To this end, the government has drafted the Contract Farming Act, which will be released soon to the state governments. Contract farming creates an assured market and price for a crop, which removes a lot of the risk surrounding agriculture.

In terms of millet, contract farming is likely to take the form of agreements between farmer cooperatives and farmers as opposed to supermarket chains and farmers, said Tonapi. “By taking on storage and primary processing facilities, farmer co-ops will make farmers stakeholders in the supply chain, thus improving their income.”

Agricultural Ministry: With Climate Change, Millet Is Often the Last Crop Standing

The prospect of global temperatures rising by 1-6C [1.8-10.8F] by 2100 raises serious questions about food sufficiency in the face of more frequent droughts.

Millet is known to be a hardier crop than wheat and rice. “In times of climate change millets are often the last crop standing and, thus, are a good risk management strategy for resource-poor marginal farmers,” according to this recent government press release.

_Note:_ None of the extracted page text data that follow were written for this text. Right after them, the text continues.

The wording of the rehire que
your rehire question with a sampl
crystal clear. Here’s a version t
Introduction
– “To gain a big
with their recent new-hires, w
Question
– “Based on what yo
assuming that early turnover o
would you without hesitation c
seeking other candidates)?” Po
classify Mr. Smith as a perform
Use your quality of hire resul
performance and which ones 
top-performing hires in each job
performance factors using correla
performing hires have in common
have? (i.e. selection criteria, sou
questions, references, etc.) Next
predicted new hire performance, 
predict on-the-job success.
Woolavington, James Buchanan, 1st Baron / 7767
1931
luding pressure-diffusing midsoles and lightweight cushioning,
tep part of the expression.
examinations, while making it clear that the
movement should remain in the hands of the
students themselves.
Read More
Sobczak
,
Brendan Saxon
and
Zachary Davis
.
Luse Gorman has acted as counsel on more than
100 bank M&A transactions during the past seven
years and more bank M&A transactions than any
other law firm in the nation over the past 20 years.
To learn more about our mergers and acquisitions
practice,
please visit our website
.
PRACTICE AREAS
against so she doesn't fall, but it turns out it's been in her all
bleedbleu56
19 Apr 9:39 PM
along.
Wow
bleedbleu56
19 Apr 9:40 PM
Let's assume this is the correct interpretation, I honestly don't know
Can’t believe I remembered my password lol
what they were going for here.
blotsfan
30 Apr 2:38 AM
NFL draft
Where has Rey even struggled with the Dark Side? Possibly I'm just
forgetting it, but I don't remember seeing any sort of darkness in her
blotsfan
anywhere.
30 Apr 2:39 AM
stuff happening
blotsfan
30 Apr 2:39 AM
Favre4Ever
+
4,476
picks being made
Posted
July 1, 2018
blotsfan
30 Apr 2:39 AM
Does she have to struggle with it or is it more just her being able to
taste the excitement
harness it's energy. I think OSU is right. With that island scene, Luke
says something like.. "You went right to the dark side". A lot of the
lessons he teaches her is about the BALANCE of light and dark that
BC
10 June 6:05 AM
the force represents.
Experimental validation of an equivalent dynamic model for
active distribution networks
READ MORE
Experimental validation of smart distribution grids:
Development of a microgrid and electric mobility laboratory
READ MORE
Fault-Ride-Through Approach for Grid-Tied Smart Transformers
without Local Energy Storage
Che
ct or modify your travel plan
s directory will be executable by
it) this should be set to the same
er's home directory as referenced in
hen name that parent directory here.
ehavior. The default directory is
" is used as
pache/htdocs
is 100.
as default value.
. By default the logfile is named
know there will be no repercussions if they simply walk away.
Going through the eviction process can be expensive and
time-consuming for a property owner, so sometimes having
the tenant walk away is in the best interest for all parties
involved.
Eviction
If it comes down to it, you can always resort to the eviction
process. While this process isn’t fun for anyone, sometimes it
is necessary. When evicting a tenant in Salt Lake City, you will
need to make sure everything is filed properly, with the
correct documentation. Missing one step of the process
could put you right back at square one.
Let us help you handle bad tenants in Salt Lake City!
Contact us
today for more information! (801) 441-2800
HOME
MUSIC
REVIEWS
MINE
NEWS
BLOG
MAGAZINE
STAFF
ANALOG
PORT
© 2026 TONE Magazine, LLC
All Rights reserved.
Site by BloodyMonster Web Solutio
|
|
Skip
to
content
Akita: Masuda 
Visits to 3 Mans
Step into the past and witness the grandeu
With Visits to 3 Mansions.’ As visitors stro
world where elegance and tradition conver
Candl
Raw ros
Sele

Pearl millet, in particular, reliably produces grain in harsh conditions such as low soil fertility, high soil pH, high soil salinity, low soil moisture and a mean annual precipitation as low as 250mm [10in], says this September 2017 study co-authored by ICRISAT and published in the journal Nature.

West Rajasthan, India’s most arid region, receives 313mm [12in] rainfall per annum – 25 percent more rainfall than pearl millet needs.

Pearl millet can also withstand air temperatures higher than 42C [107.6F]. In the same drought conditions, rice, bread wheat and durum wheat, and even other so-called coarse cereals such as maize and sorghum are likely to fail, the study said.

Therefore, increasing the share of millet in the country’s food basket beyond the current 10 percent would help move toward food and nutritional sufficiency in the event of climate change-triggered drought, a likely possibility, IndiaSpend reported in December 2015.

Millet could be the answer to some of India’s most enduring challenges.